Zeuner sah furchtbar aus – blass und übermüdet. Seine Lider waren rot gerändert, und unter seinem rechten Auge prangte ein Bluterguss, der jedoch nicht mehr ganz frisch war. Richard wies mit einem fragenden Blick darauf, und Zeuner verzog das Gesicht.
»Ein kleines Missgeschick, das mir vorgestern Abend passiert ist. Ich war zu erschöpft von den ganzen Begebenheiten in der Stadt und bin gegen eine Schranktür gelaufen.« Zeuner lachte auf, und es klang in Richards Ohren seltsam gehetzt.
»Womit kann ich Euch dienen?«, fragte Richard nun.
Zeuner setzte sich wieder. »Ich ... tja. Wenn ich ehrlich bin, wollte ich Euch fragen, wo Ihr Katharina habt begraben lassen.«
Überrascht riss Richard die Augen auf. Mit allem hatte er gerechnet: damit, nun endlich verhört zu werden wegen der Rolle, die er am Rabenstein bei Katharinas Verschwinden gespielt hatte. Oder damit, ins Loch geworfen zu werden, weil Zeuner irgendwie in Erfahrung gebracht hatte, dass Katharina noch am Leben war und derBürgermeister die Wasserprobe entgegen der üblichen abwehrenden Haltung der Stadt gegen die Inquisition doch nicht als Beweis für ihre Unschuld anerkennen wollte.
Aber diese Frage verblüffte ihn so sehr, dass er sich für einen ganz kurzen Moment nicht richtig im Griff hatte. »Begraben ...«, murmelte er. Dann erst wurde ihm bewusst, dass Zeuner ihn aufmerksam musterte.
Fieberhaft überlegte er, was er antworten sollte.
Doch er musste sich gar keine Antwort ausdenken, denn jetzt stützte Zeuner die Unterarme auf dem Pult ab und ließ den Kopf sinken. Es war eine Geste, die so voller Trauer und Verzweiflung wirkte, dass Richard unwillkürlich die Stirn runzelte. »Katharina«, hauchte Zeuner mit tonloser Stimme. Es dauerte einen Augenblick, dann hob er das Kinn wieder und sah Richard an. Seine Augen schwammen jetzt in Tränen.
Richard lehnte sich zurück und verschränkte die Arme vor der Brust, weil die eigene Verwirrung ihn nun völlig verunsicherte.

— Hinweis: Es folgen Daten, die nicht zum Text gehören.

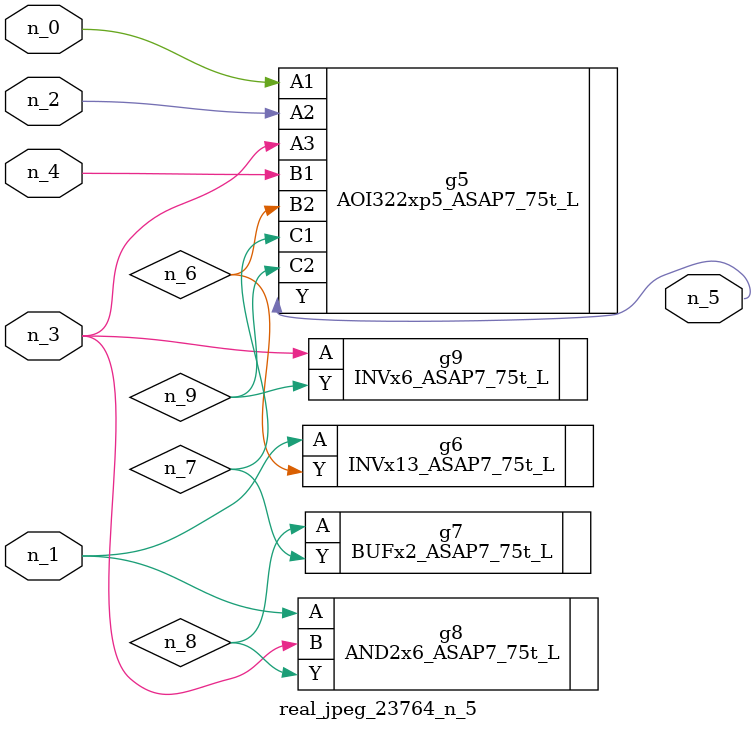
<source format=v>
module real_jpeg_23764_n_5 (n_4, n_0, n_1, n_2, n_3, n_5);

input n_4;
input n_0;
input n_1;
input n_2;
input n_3;

output n_5;

wire n_8;
wire n_6;
wire n_7;
wire n_9;

AOI322xp5_ASAP7_75t_L g5 ( 
.A1(n_0),
.A2(n_2),
.A3(n_3),
.B1(n_4),
.B2(n_6),
.C1(n_7),
.C2(n_9),
.Y(n_5)
);

INVx13_ASAP7_75t_L g6 ( 
.A(n_1),
.Y(n_6)
);

AND2x6_ASAP7_75t_L g8 ( 
.A(n_1),
.B(n_3),
.Y(n_8)
);

INVx6_ASAP7_75t_L g9 ( 
.A(n_3),
.Y(n_9)
);

BUFx2_ASAP7_75t_L g7 ( 
.A(n_8),
.Y(n_7)
);


endmodule
</source>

Was ging hier vor?
Zeuner wischte sich über die Nasenspitze. »Verzeiht«, sagte er. »Ich vergesse mich, es ist nur ... Dieser schreckliche Unfall!«
»Ihr meint Katharinas ... Tod?« Richard musste sich zusammenreißen, bevor er das Wort aussprach.
Zeuner schniefte. »Ja.« Seine Stimme war jetzt so rau, als hätte er seit Stunden geweint.
Und da begriff Richard.
»Ihr ...« Er unterbrach sich und setzte neu an. »Ihr habt sie geliebt!« Es erklärte alles!, dachte er. Darum hatte Zeuner sich in den letzten Tagen so seltsam verhalten!